After the release of the preliminary results, Phillips guided to $13 million in revenues for full-year 2022. The estimates are "tempered due to the inability to substantially grow our installed customer base in the COVID environment," he said during his presentation at the JP Morgan Healthcare Conference, adding that nonetheless, new products, a growing sales funnel, and greater access to customers will lead to higher future growth.

Phillips sketched out a three-prong strategy for future growth involving the development and launch of new products.

"First, we will continue to penetrate the market with our integrated Pheno rapid ID-AST solution and then the recently launched sister to that, the AST test kit," he said. "Secondly, we will enter the untapped and sizable market for rapid MALDI with Arc, which is an automated sample prep system, and then we'll launch the Pheno 2.0 system, which is meant to address the entire market for acute bacterial infections beyond just positive blood cultures."

Accelerate had launched the Pheno AST kit in June 2021 as a follow-up product to its US Food and Drug Administration-cleared Pheno ID-AST system. Pheno AST delivers rapid AST results on the current Pheno platform and can incorporate ID results from a molecular or other system a lab has already purchased.

Accelerate expects to launch the Arc sample preparation system for rapid MALDI ID systems during the first quarter of 2022.

More than half of all US microbiology labs have a MALDI system and it is becoming a modality of choice for pathogen identification for many, because the modality has "the most comprehensive library of organisms, is extremely reliable, and is very cost effective to run," Phillips said.

Nonetheless, MALDI has "one major drawback," he said ─ the speed at which a result can be produced from a positive blood culture.

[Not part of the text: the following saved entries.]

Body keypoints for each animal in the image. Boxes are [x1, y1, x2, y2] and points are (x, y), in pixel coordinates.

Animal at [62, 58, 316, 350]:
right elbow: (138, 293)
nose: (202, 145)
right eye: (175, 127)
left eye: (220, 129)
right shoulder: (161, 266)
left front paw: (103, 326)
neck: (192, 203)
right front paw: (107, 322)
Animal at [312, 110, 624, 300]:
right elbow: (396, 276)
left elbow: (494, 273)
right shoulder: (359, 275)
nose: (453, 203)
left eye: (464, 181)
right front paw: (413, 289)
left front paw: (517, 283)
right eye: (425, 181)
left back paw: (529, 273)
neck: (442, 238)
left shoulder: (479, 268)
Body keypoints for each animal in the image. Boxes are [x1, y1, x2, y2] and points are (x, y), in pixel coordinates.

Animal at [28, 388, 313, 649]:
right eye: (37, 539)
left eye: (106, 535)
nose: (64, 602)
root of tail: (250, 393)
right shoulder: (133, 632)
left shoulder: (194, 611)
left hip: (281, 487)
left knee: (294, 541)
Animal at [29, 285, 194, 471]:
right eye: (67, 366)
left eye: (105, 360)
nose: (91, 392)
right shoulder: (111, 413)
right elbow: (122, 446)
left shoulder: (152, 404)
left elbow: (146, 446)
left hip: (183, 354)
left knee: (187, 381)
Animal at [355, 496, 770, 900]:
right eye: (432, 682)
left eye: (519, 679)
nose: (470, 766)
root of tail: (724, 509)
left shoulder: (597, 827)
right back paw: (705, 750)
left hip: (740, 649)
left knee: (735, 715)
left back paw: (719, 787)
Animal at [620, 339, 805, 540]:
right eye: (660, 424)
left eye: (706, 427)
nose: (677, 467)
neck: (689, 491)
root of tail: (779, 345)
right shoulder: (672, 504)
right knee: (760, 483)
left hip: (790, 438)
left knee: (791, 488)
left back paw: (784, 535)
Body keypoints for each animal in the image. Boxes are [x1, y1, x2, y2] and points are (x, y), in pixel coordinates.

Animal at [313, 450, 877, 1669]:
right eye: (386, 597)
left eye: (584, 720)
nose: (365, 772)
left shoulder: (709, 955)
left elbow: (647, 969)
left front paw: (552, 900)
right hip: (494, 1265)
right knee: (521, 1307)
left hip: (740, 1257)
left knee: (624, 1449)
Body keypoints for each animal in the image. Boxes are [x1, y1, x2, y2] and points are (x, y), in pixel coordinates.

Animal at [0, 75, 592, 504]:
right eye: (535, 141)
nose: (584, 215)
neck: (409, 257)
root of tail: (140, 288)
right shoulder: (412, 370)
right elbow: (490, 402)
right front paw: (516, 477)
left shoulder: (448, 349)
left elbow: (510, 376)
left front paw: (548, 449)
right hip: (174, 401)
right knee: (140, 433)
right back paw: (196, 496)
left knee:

Though it can take up to 24 hours to produce a MALDI ID, the addition of Accelerate's Arc sample prep system would reduce that runtime to about one hour, Phillips said, adding that after adding the sample preparation system, customers can also run Pheno AST "on the back end of MALDI to produce a rapid AST result."

Meanwhile, Accelerate's next generation platform, Pheno 2, is expected to enable customers to run positive blood cultures and all isolates from any sample type on a single platform. The firm will complete final instrument design and begin assay development for the system in 2022. It plans to conduct clinical trials in 2023 and has targeted early 2024 for launch.

Accelerate now estimates that its total addressable market is about $2 billion annually and growing at 6 percent to 8 percent involving approximately 300 million tests per year, JP Morgan analyst Tycho Peterson said in a research note Thursday. The estimate accounts for "the shift to new products that allows the company to engage with a larger portion of the overall ID/AST market," he said.